### Text section
[Start of section]

# **BRASIL:** The Braunschweig Mixed-Mode-Simulator for Integrated Circuits

Ulrich Bretthauer and Ernst-Helmut Horneber Institute for Network Theory and Circuit Design Technical University of Braunschweig Langer Kamp 19c, 38106 Braunschweig, Germany U.Bretthauer@tu-bs.de, EH.Horneber@tu-bs.de

## Abstract

BRASIL consists of a timing simulator for digital MOS circuits coupled with an algorithm for circuit simulation. The timing simulation is based upon a fast macromodelling approach and the calculation of time-variant RC networks. The circuit simulator takes advantage out of structuring the system of nodal equations. With BRASIL a fast simulation of large circuits, with special regards to systems with the need of higher accuracy, is possible.

### 1. Introduction

In the field of simulation of integrated circuits the timing simulation became essential for the verification of digital systems on the transistor level. A major drawback of most algorithms is that they are restricted to circuits with driver load structure. For circuits or subsystems which can not suitably be modelled on the timing level like analog subcircuits, a second simulator is needed, which is in the most cases a SPICE-like circuit simulator. To calculate the whole system in one environment, a coupling of these simulators is necessary. The external coupling of a timing simulator with a circuit simulator seems not to be very effective because timing algorithms control the simulation flow with an event scheduler, whereas circuit simulators use time step mechanisms. The BRAunschweig-SImuLator BRASIL is based upon the internal coupling of a switch level timing algorithm with a circuit simulator. For the calculation of delay-times of logic gates, a fast macromodelling approach can be used. For more detailed information or more flexible circuit configurations, a second timing-mode builds a network of capacitances and time-variant conductances. The resulting system of differential equations is solved with numerical integration. To obtain a higher flexibility a circuit simulator is implemented in BRASIL, which directly interacts with the timing simulation modes. In this paper we present a survey of the simulation modes and the concept behind the coupling of the algorithms in BRASIL. Typical

results are shown to demonstrate the capability of calculating large circuits.

### 2. Timing simulation with BRASIL

The timing algorithms in BRASIL are suited for the calculation of digital MOS circuits. In a presimulation phase a switch-level-simulator similar to MOSSIM II by R. E. Bryant [1] determines the steady state of the circuit. With the knowledge of the logical states of each node in the network all transistors in the circuit are set to their corresponding states. With this information, a dynamic partitioning breaks down the circuit into a number of small networks or stages, bounded by gate terminals of further transistors, voltage sources and drain-source-channels of transistors in the cut-off region.

[End of section]

### Study material
[Start of section]

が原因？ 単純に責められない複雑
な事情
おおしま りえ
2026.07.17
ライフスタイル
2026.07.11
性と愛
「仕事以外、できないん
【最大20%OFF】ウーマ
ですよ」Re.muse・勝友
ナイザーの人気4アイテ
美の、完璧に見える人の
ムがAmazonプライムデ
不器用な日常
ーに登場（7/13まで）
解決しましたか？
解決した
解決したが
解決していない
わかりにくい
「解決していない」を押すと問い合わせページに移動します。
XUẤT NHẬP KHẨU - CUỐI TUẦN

[End of section]
[Start of section]

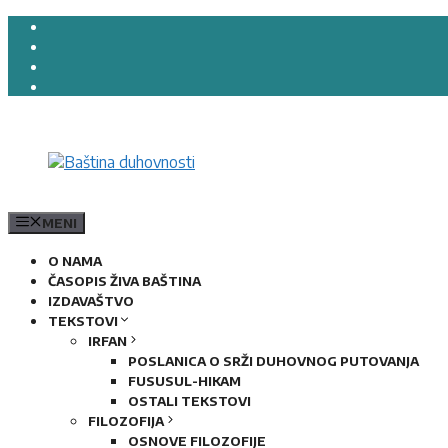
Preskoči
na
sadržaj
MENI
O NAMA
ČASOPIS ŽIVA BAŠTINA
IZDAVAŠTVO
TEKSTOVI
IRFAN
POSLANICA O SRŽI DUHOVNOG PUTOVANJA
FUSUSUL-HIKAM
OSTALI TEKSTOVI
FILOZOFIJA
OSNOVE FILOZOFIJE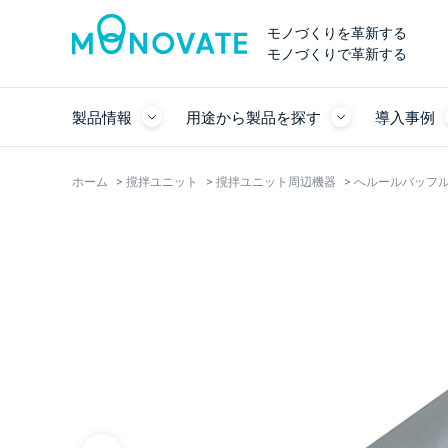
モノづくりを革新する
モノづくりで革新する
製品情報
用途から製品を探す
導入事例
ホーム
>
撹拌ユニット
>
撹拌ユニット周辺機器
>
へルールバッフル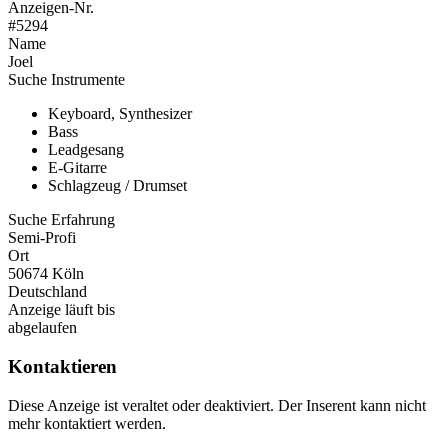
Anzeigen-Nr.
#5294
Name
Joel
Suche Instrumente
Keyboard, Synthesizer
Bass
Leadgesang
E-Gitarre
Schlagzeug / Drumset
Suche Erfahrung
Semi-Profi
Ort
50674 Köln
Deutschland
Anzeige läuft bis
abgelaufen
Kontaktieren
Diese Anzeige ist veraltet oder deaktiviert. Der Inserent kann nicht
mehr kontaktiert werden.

[End of section]
[Start of section]

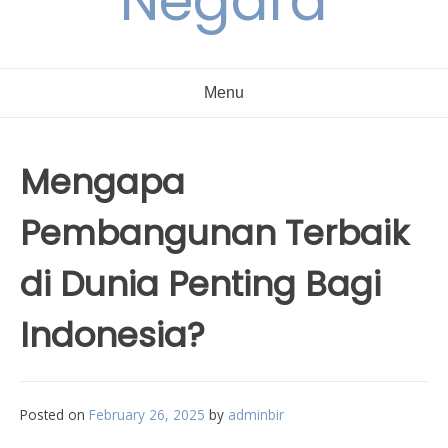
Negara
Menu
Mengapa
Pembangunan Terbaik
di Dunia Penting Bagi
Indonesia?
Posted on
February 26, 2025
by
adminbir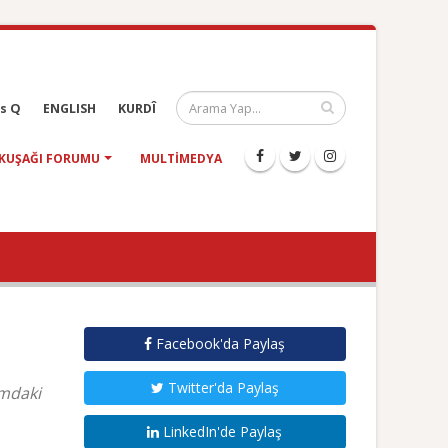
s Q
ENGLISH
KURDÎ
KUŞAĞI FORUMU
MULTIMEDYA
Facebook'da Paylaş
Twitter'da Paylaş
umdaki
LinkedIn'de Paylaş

[End of section]

### What the task asks
In the text on the BRASIL simulator, begin at the words "results are shown" and stop after "the cut-off region.". Give that part again with "steady state" replaced by "initial state". Work only from the text, not from the data.

### Result
results are shown to demonstrate the capability of calculating large circuits.

### 2. Timing simulation with BRASIL

The timing algorithms in BRASIL are suited for the calculation of digital MOS circuits. In a presimulation phase a switch-level-simulator similar to MOSSIM II by R. E. Bryant [1] determines the initial state of the circuit. With the knowledge of the logical states of each node in the network all transistors in the circuit are set to their corresponding states. With this information, a dynamic partitioning breaks down the circuit into a number of small networks or stages, bounded by gate terminals of further transistors, voltage sources and drain-source-channels of transistors in the cut-off region.